Campbell X and THE WATERMELON WOMAN
THE WATERMELON WOMAN is a self-coined – Dunyementary – a fusion of fiction and documentary style filmmaking. In THE WATERMELON WOMAN, Cheryl Dunye uses investigative documentary shooting on video intercut with a formal fiction comedy drama structure shot on film. Inserted within the narrative is archive footage constructed by Dunye.
THE WATERMELON WOMAN is edutainment. We laugh while being educated about the erasure of Black women in cinematic history in general, and also the invisibility of Black lesbian actresses in Hollywood history. As we watch the film we begin to question what is real and what is fiction? THE WATERMELON WOMAN is the Black actress Fae Richards who had disappeared, undocumented in the mist of time.
The title “THE WATERMELON WOMAN” is a play on the association between racist depictions of Black people eating watermelons, equivalent to the often racist caricatured images of Black women as the Mammy/Maid characters in Hollywood. The title is also an homage to Melvin Van Peebles’ 1970 film WATERMELON MAN. Melvin Van Peebles is credited with starting the Blaxploitation era of cinema which heralded a new vision of modern African American cinema.
As THE WATERMELON WOMAN begins we see video footage of a white Jewish wedding with Black guests. As Cheryl, who is a wedding videographer sets up the frame, a white male photographer comes and tells the contributors to move around to suit his frame while she is shooting. She is of course outraged and tells him to wait his turn. This first scene sets the tone for the ways in which Black women’s stories are denied, overwritten or erased in Hollywood.
Cheryl in the film decides to search for the real Fae Richards. As she does so she interviews various gatekeepers of culture, who are unapologetic in their ignorance about Fae Richards. Lee Edwards, the Black gay man, played by Brian Freeman (Pomo Afro Homos – 1990–1995) is uninterested in anything to do with history of women in cinema, the CLIT archivist played by Sarah Schulman hoards Black womens’ archival assets and denies Cheryl access to the material, the cultural critic Camille Paglia played by herself, who while explaining the impact of the Mammy role, denies there is a racist element to them, and even posits the roles as empowering because she insists on viewing them through her own Italian American experience.

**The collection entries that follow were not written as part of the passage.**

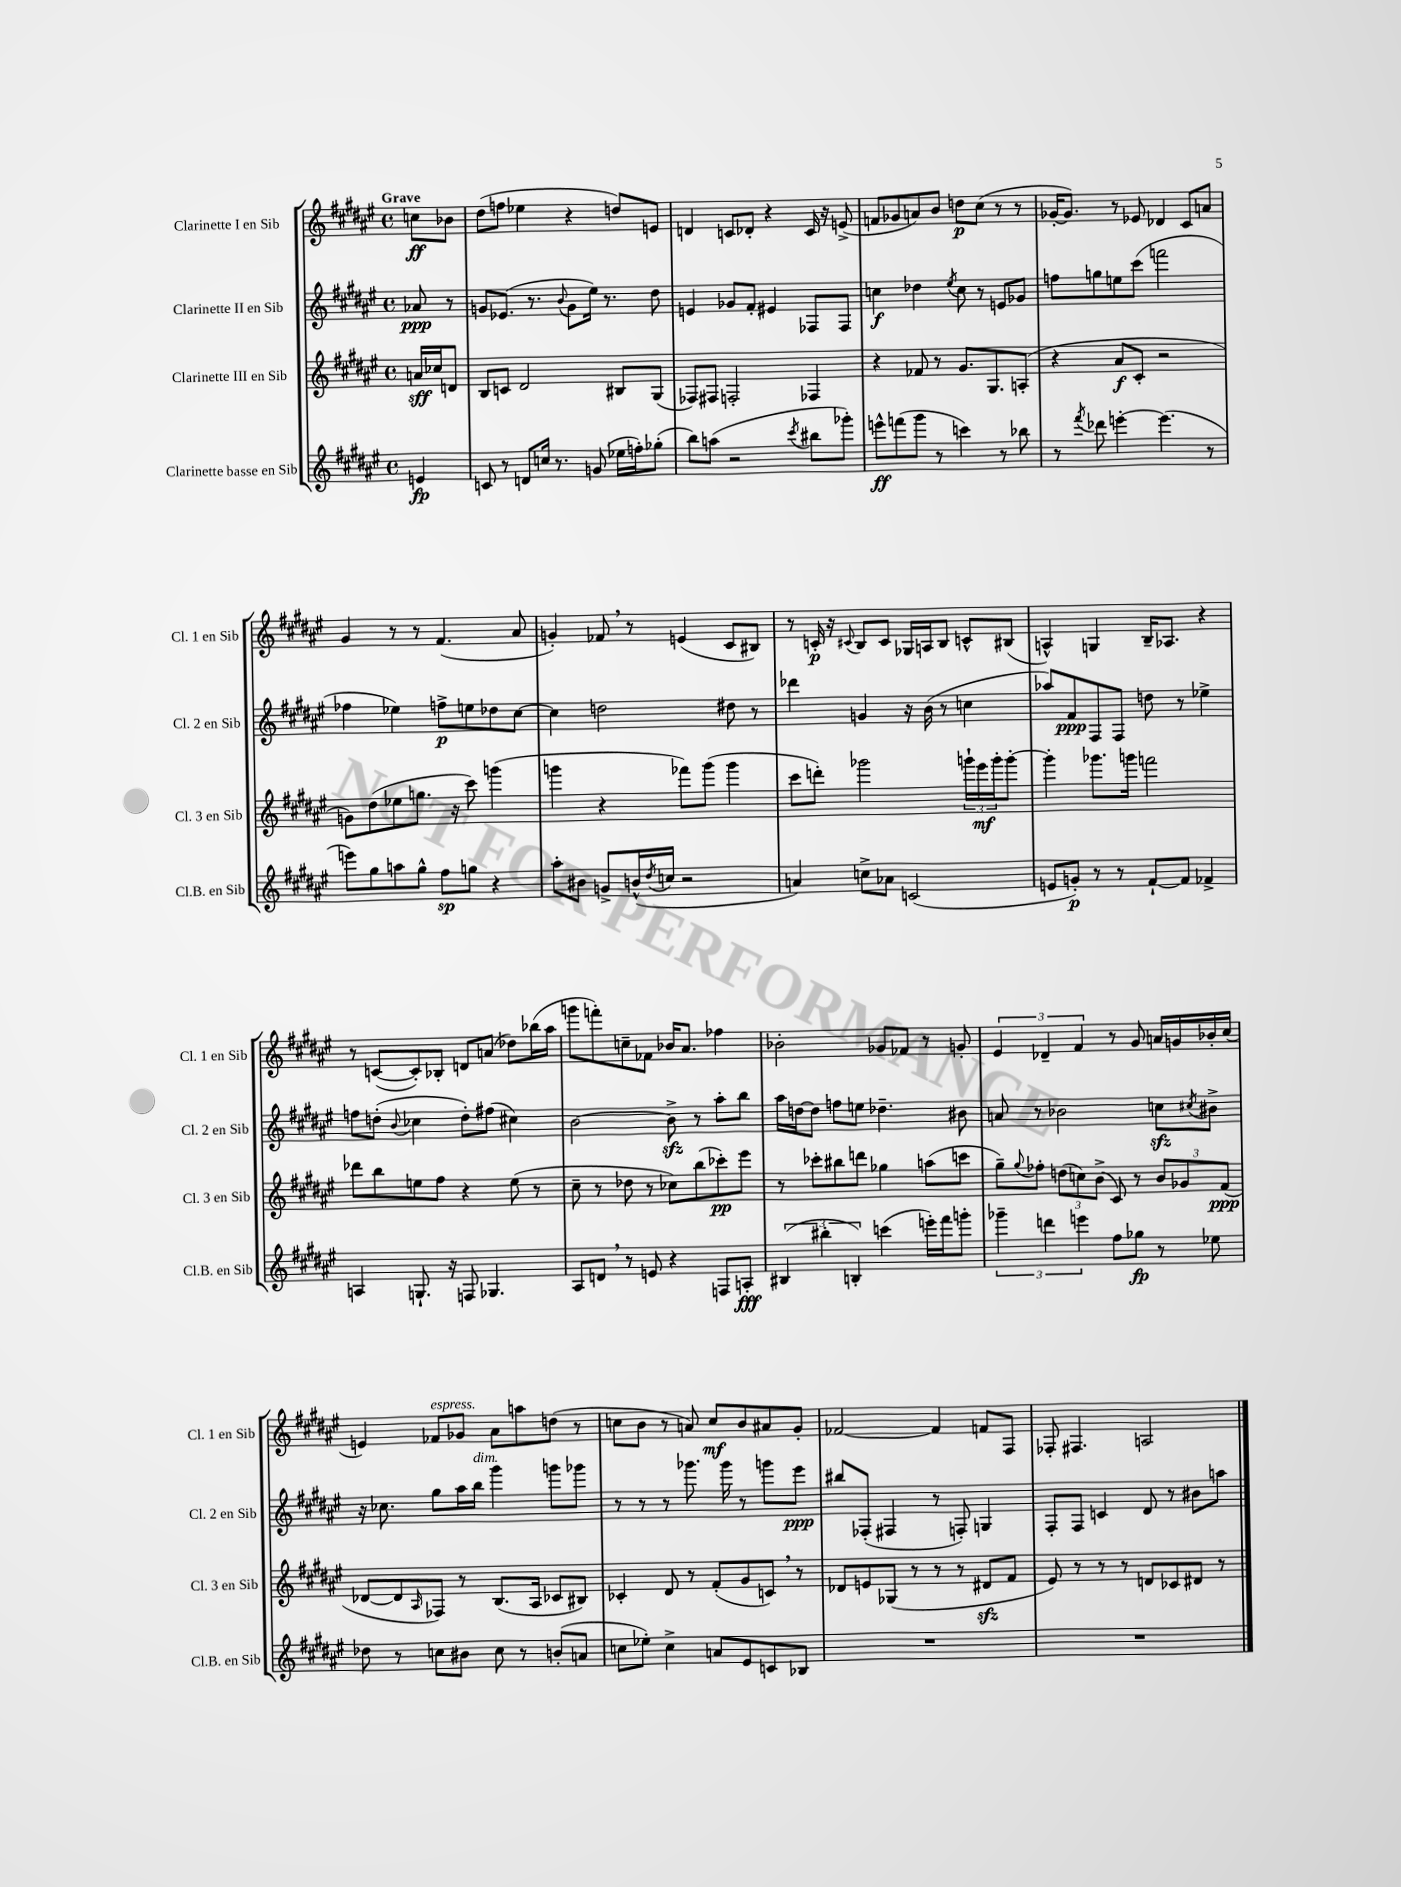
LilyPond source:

<<
\new StaffGroup <<
\new Staff = "s0" \with { instrumentName = "Clarinette I en Sib" shortInstrumentName = "Cl. 1 en Sib" } {
    \clef treble \key fis \major \defaultTimeSignature \time 4/4 \partial 4 \tempo "Grave"
    c''8\ff bes'8 |
    dis''8( f''8 ees''4 r4 d''8) e'8 |
    d'4 c'8 des'8-. r4 c'16 r16 e'8->( |
    f'8 ges'8 a'8) b'8 d''8\p cis''8( r8 r8 |
    ges'16~-. ges'8.) r8 ees'8 des'4 cis'8 a'8 |
    gis'4 r8 r8 fis'4.( ais'8 |
    g'4-.) fes'8 \breathe r8 e'4( cis'8 bis8) |
    r8 c'16-.\p r16 \appoggiatura { cis'8 } b8 cis'8 ges16 a16 b8 c'8-^ bis8( |
    a4-^) g4 b16-- aes8. r4 |
    r8 c'8~( c'8-.) bes8-. d'8 a'8( des''8) bes''16( ais''16 |
    g'''8 f'''8-.) c''8-- fes'8 bes'16 ais'8. fes''4 |
    bes'2-. ges'8 fes'8 r8 g'8-. |
    \tuplet 3/2 { eis'4 des'4-- fis'4 } r8 gis'8 a'16 g'16 bes'16-. cis''16( |
    e'4) fes'8^\markup { \italic "espress." } ges'8 ais'8 a''8 d''8( r8 |
    c''8 b'8 r8 a'8) c''8\mf b'8 ais'8 gis'8-. |
    fes'2~ fes'4 f'8 fis8 |
    fes8-. fis4. a2 \bar "|." |
}
\new Staff = "s1" \with { instrumentName = "Clarinette II en Sib" shortInstrumentName = "Cl. 2 en Sib" } {
    \clef treble \key fis \major \defaultTimeSignature \time 4/4 \partial 4
    aes'8\ppp r8 |
    g'8 ees'8.( r8. \appoggiatura { b'8 } g'8 eis''16) r8. dis''8 |
    e'4 ges'8 fis'8-. eis'4 fes8 fes8 |
    c''4\f des''4 \acciaccatura { eis''8 } c''8 r8 e'8 ges'8 |
    f''8 g''8 e''8 cis'''8( f'''2 |
    fes''4 ees''4) f''8->\p e''8 des''8 cis''8~ |
    cis''4 d''2 dis''8 r8 |
    des'''4 g'4 r16 b'16( r8 c''4 |
    aes''8) fis'8\ppp fis8 fis8 d''8 r8 ees''4-> |
    f''8 d''8-.( \appoggiatura { b'8 } ces''4 d''8-.) fis''8( cis''4) |
    b'2~ b'8->\sfz r8 ais''8-. b''8 |
    ais''16 d''16~ d''8 f''8 e''8 des''4.-- bis'8 |
    a'8 r8 bes'2 c''8\sfz \acciaccatura { cis''8 } bis'8-> |
    r16 ces''8. gis''8 ais''16 b''16^\markup { \italic "dim." } gis'''4 g'''8 ges'''8 |
    r8 r8 r8 ges'''8. ges'''16 r8 g'''8 eis'''8\ppp |
    bis''8 fes8-.( fis4 r8 f8-.) g4 |
    fis8-. fis8 c'4 dis'8 r8 bis'8 a''8 \bar "|." |
}
\new Staff = "s2" \with { instrumentName = "Clarinette III en Sib" shortInstrumentName = "Cl. 3 en Sib" } {
    \clef treble \key fis \major \defaultTimeSignature \time 4/4 \partial 4
    a'16\sff ces''16 d'8 |
    b8 c'8 dis'2 bis8 gis8( |
    fes8) fis8 f2-. fes4 |
    r4 fes'8 r8 gis'8. gis8. a8-.( |
    r4 ais'8\f cis'8-. r2 |
    g'8) dis''8( ees''8 g''8. r16 cis'''8) g'''4( |
    g'''4 r4 fes'''8) g'''8( g'''4 |
    cis'''8 d'''8-.) ges'''2 \tuplet 3/2 { g'''16-! eis'''16\mf g'''16-. } g'''8~-. |
    g'''4-. ges'''8. g'''16 f'''2 |
    des'''8 b''8 e''8 fis''8 r4 e''8( r8 |
    cis''8-- r8 des''8 r8 ces''8) b''8( ces'''8-.\pp) eis'''8 |
    r8 ces'''8-. bis''8 d'''8 ges''4 a''8( c'''8 |
    gis''8--) \appoggiatura { gis''8 } fes''8-. \tuplet 3/2 { d''8( c''8) b'8->( } cis'8) r8 \tuplet 3/2 { b'8 ges'8 fis'8\ppp( } |
    des'8~ des'8 \grace { ais16 } fes8) r8 b8.( ais16 ces'8 bis8) |
    ces'4-. dis'8 r8 fis'8-.( gis'8 c'8) \breathe r8 |
    des'8 e'8 ges8( r8 r8 r8 dis'8\sfz fis'8 |
    eis'8) r8 r8 r8 d'8 ces'8 dis'8 r8 \bar "|." |
}
\new Staff = "s3" \with { instrumentName = "Clarinette basse en Sib" shortInstrumentName = "Cl.B. en Sib" } {
    \clef treble \key fis \major \defaultTimeSignature \time 4/4 \partial 4
    e'4\fp |
    c'8 r8 d'8 c''16 r8. g'8( ees''16 f''16-.) ges''8-.( |
    b''8) a''8( r2 \acciaccatura { cis'''8 } bis''8 ges'''8-.) |
    e'''8-^\ff f'''8( gis'''8 r8 c'''4) r8 bes''8 |
    r8 \acciaccatura { fis'''8 } des'''8 e'''4~-. e'''4.( r8 |
    e'''8) gis''8 a''8 gis''8-^ fis''8\sp g''8 r4 |
    ais''8-. bis'8 g'8-> b'16-^( \acciaccatura { dis''8 } c''16 r2 |
    a'4) c''8-> aes'8 c'2( |
    e'8 g'8-.\p) r8 r8 fis'8~-! fis'8 fes'4-> |
    a4 g8.-! r16 f8 ges4. |
    ais8 d'8 \breathe r8 e'8 r4 f8 a8-.\fff |
    \tuplet 3/2 { bis4( bis''4-. b4-.) } c'''4( e'''16-.) fis'''16 g'''8-. |
    \tuplet 3/2 { ges'''4-- d'''4 e'''4 } fis''8 ges''8\fp r8 ees''8 |
    des''8 r8 c''8 bis'8 c''8 r8 b'8-.( a'8 |
    c''8 ees''8-.) c''4-> a'8 eis'8 c'8 bes8 |
    R1 |
    R1 \bar "|." |
}
>>
>>
\layout { \context { \Score \remove "Bar_number_engraver" } }
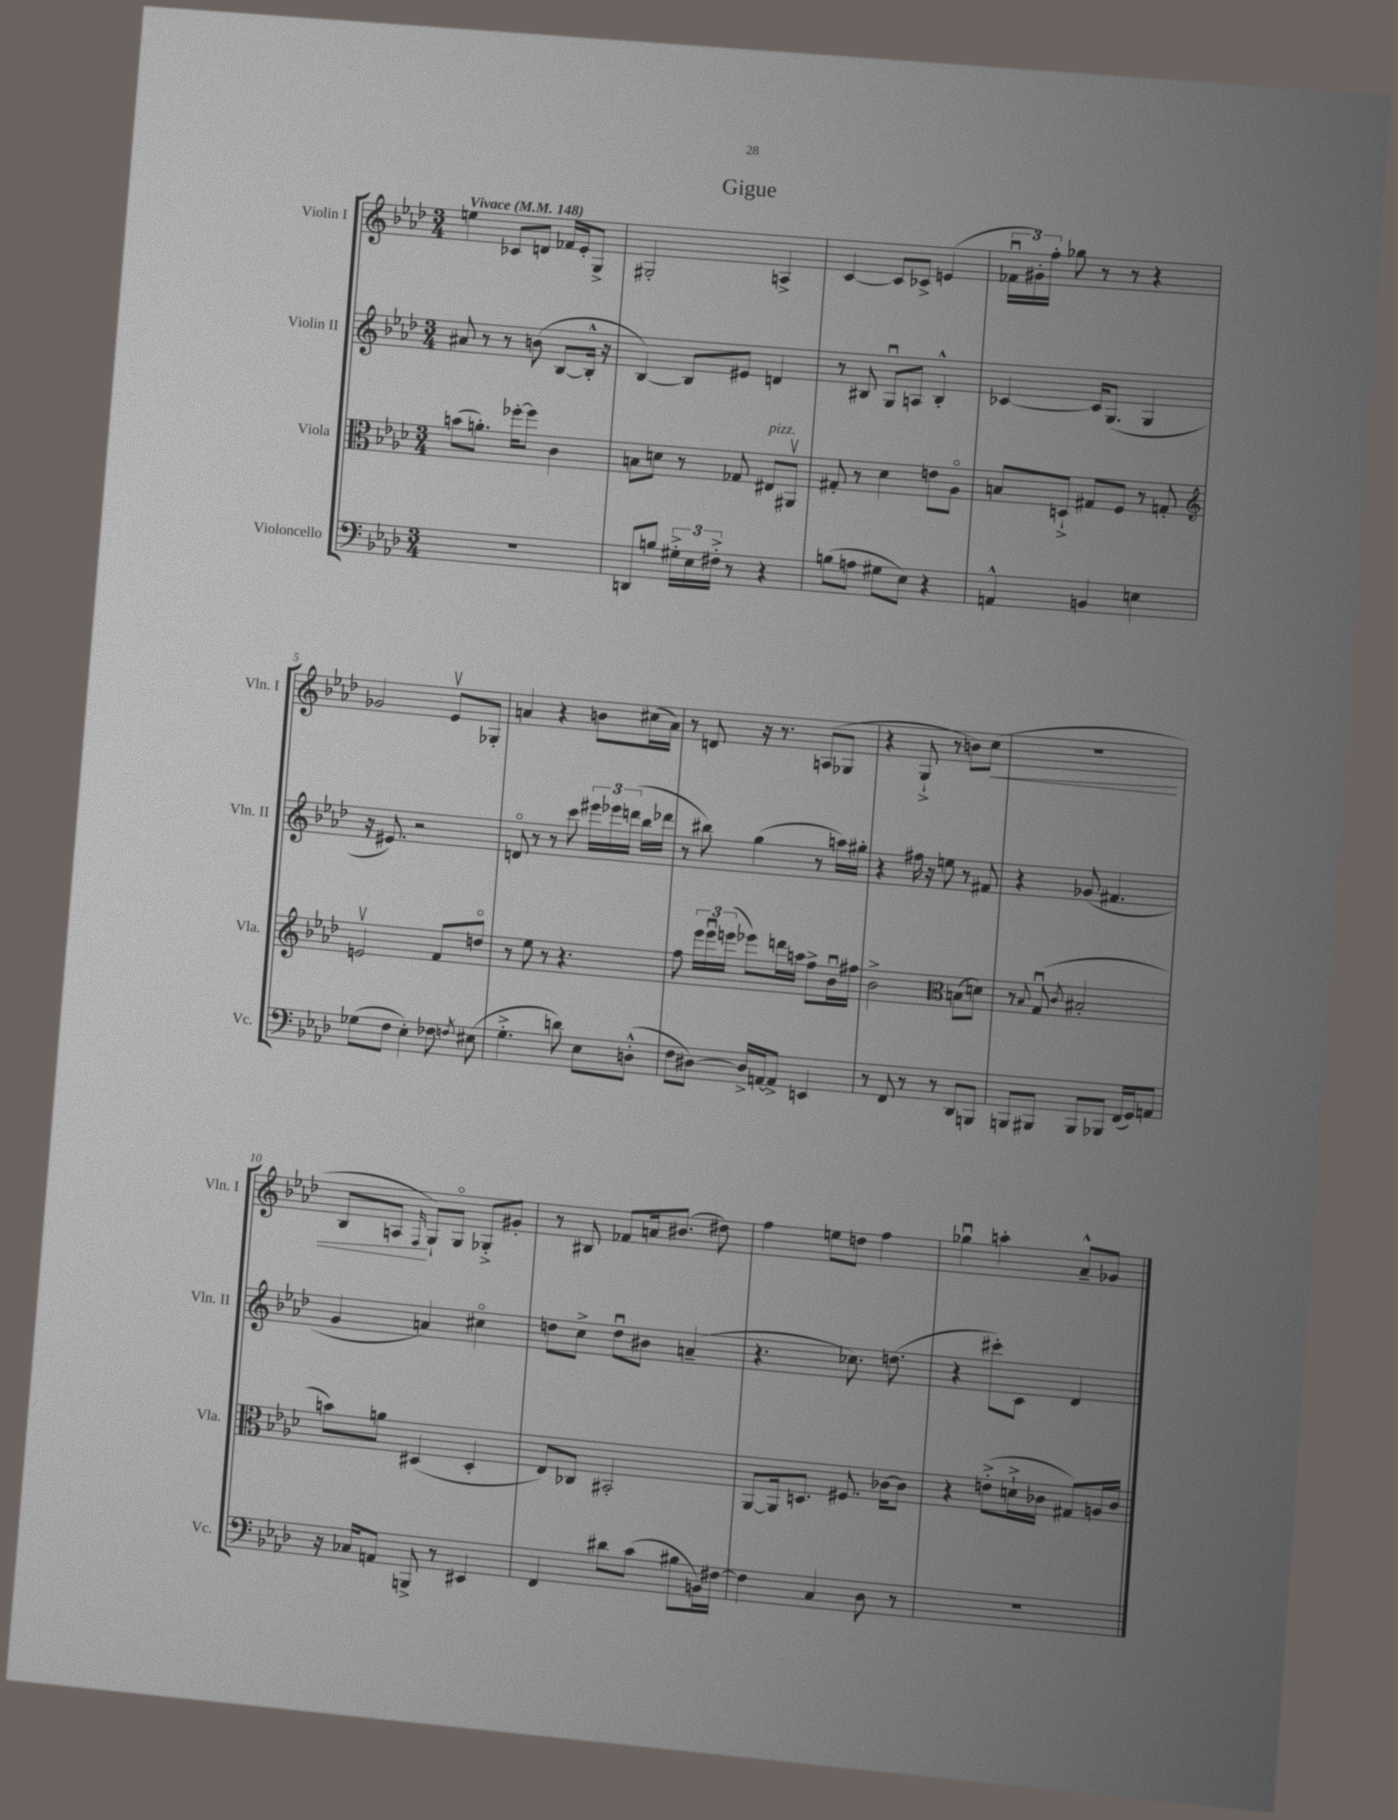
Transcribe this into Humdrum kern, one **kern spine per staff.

**kern	**kern	**kern	**kern
*staff4	*staff3	*staff2	*staff1
*clefF4	*clefC3	*clefG2	*clefG2
*k[b-e-a-d-]	*k[b-e-a-d-]	*k[b-e-a-d-]	*k[b-e-a-d-]
*M3/4	*M3/4	*M3/4	*M3/4
*MM148	*MM148	*MM148	*MM148
2.r	(8b\L	8a#/	4ee\
.	8.a'\J)	8r	.
.	.	8r	8c-/L
.	[16ff-'\LK	.	.
.	8ff-\]J	(8b\	8d/J
.	4c\	[8B-/L	16f-/LL
.	.	.	16e-'/J
.	.	16B-'^^/]Jk	8G^/J
.	.	16r	.
=	=	=	=
8DD/L	8B\L	[4B-/)	2G#'/
8B/J	8d\J	.	.
24G#'^\LL	8r	8B-/]L	.
24E-\	.	.	.
24F#'^\JJ	.	.	.
8r	8G-/	8e#/J	.
4r	8E#/L	4d/	4A^/
.	8AA#v/J	.	.
=	=	=	=
(8B\L	8G#'/	8r	[4c/
8A\J	8r	8B#/	.
8G#\L	4d-\	8Gu/L	8c/]L
8E-\J)	.	8A/J	8c-^/J
4r	8e\L	4B#'^^/	(4e/
.	8A-o\J	.	.
=	=	=	=
4AA^^/	8B/L	[4c-/	24f-u\LL
.	.	.	24g#'\)
.	.	.	24ff'\JJ
.	8D`^/J	.	8gg-\
4BB/	8G#/L	16c-/]LK	8r
.	.	(8.G/J	.
.	8F/J	.	8r
4E\	8r	4G/	4r
.	8G'/	.	.
=	=	=	=
*	*clefG2	*	*
(8G-\L	2ev/	16r	2g-/
.	.	8.e#/)	.
8F\J	.	.	.
4E-'\)	.	2r	.
8F-\	8f/L	.	8e-v/L
8qF/	.	.	.
(8E#\	8ddo/J	.	8G-'/J
=	=	=	=
4.G'^\	8r	8do/	4a/
.	8ee-\	8r	.
.	8r	8r	4r
8d\)	4.r	8ccc\	.
8E-\L	.	24eee#\LL	8b\L
.	.	24eee-\	.
.	.	(24ddd\JJ	.
(8D'^^\J	.	16bb-\LL	(16cc#\L
.	.	16ddd-\JJ	16a\JJ)
=	=	=	=
8F\L	8ff\	8r	8r
[8D#\J)	24eee-\LL	8bb#\)	8d/
.	24eee-u\	.	.
.	(24eee\JJ	.	.
16D#^/]LL	8eee-\L)	(4gg\	16r
[16AA/J	.	.	8.r
8AA^/]J	16ddd\L	.	.
.	16aa\JJ	.	.
4EE/	8ff^\L	8r	(8A/L
.	16b-u\L	16aa\LL)	8G-/J
.	16ff#\JJ	16gg#'\JJ	.
=	=	=	=
8r	2b-^\	4r	4r
8FF/	.	.	.
8r	.	16ff#\	8G`^/
.	.	16r	.
8r	.	8ee\	8r
*	*clefC3	*	*
8DD-/L	(8B\L	8r	8b\L)
8BBB/J	8d\J)	8f#/	(8cc\J
=	=	=	=
8BBB/L	8r	4r	2.r
.	8qqB-/	.	.
8BBB#/J	(8Gu/	.	.
.	8qc/	.	.
8BBB#/L	2B#'/	(8g-/	.
8BBB-/J	.	4.f#/	.
(16FF/LL	.	.	.
16GG/J)	.	.	.
8AA/J	.	.	.
=	=	=	=
16r	8b\L)	4g/	8B-/L
16C-/LK	.	.	.
8AA/J	8a\J	.	8A/J
.	.	.	16qqF/
8BBB^/	(4D#/	4a/)	8G`/L)
8r	.	.	8Go/J
4EE#/	4D#'/	4cc#o\	8G-'^/L
.	.	.	8g#'/J
=	=	=	=
4FF/	8E-/L)	8dd\L	8r
.	8C-/J	8cc^\J	8B#/
8d#\L	2BB#'/	8ddu\L	8f-/L
(8c\J	.	8b#\J	16a/k
.	.	.	(8.b#/J
8B#\L	.	(4a~/	.
16BB\L)	.	.	8dd#\)
[16F#\JJ	.	.	.
=	=	=	=
4F#\]	[8AA-/L	4.r	4ff\
.	16AA-/]k	.	.
.	8.D/J	.	.
4C/	.	.	8ee\L
.	8.F#/	8.cc-\)	8dd\J
8D-\	.	.	4ff\
.	[16c-\LK	(8.dd\	.
8r	8c-\]J	.	.
=	=	=	=
2.r	4r	4r	4gg-u\
.	(8e'^\L	8ccc#'\L)	4aa'\
.	16d`^\L	8c\J	.
.	16c-\JJ	.	.
.	8G#/L)	4d-/	8a-~^^/L
.	16A/L	.	8g-/J
.	16c-/JJ	.	.
==	==	==	==
*-	*-	*-	*-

The complicity of white women in power structures is further reinforced when we learn that Fae Richards was in a lesbian relationship with a white film director Martha Paige who cast her in the Mammy roles. Martha Paige did nothing to write and direct roles for Fae that were outside of the Mammy/Maid roles. She instead built her reputation as a film director off plantation type dramas. In fact it is often Martha Paige who is referenced in the history books and not Fae Richards. Martha Paige is played by Alex Juhasz, one of the producers of THE WATERMELON WOMAN. Cheryl’s relationship with Diana played by Guinevere Turner (Go Fish, L Word, American Psycho, Notorious Bettie Page, Charlie Says) falls apart when Cheryl has the dawning realisation about her liberal white racist values and her attempted appropriation of Cheryl’s project.
At the same time Cheryl interviews older Black lesbians who let her know how much they revered Fae Richards, even as Hollywood rejected her, and dumped her when she got older. She uncovers Fae Richards rich and joyous life as a Black lesbian who was survived by June, her lover of 20 years. June is played by the iconic poet and essayist – Cheryl Clarke.
THE WATERMELON WOMAN is a genius film which subverts dominant cinema with a Black lesbian feminist aesthetic through centring dark-skinned Black women as characters and actors. And by placing Black masculine of centre women of various ages as objects of desire and love interests. Cheryl Dunye casts herself, a black lesbian woman, as the central character, a Black lesbian filmmaker called Cheryl in order to obtain authenticity in the role, as well as intrinsically preventing any erasure of Black lesbian desire or bodies.
THE WATERMELON WOMAN is a love letter to cinema – African American cinema in Philadelphia in particular, we learn about those film companies that existed in the 1930s and see the cinemas where African Americans watched the silver screen. THE WATERMELON WOMAN while exploring the invisibility of Black lesbian women in cinema, also creates its own queer archive. There are references to other queer works of art, the documentary elements allow for the use of actual LGBT people, Dunye uses music of Black lesbians like Toshi Reagon and if you check the credits you will see interns like Kimberly Peirce (Boys Don’t Cry, The L Word, Carrie ).
THE WATERMELON WOMAN tells us to speak to our queer elders and hear their stories in order to document histories/herstories/theirstories so we so we know they were there.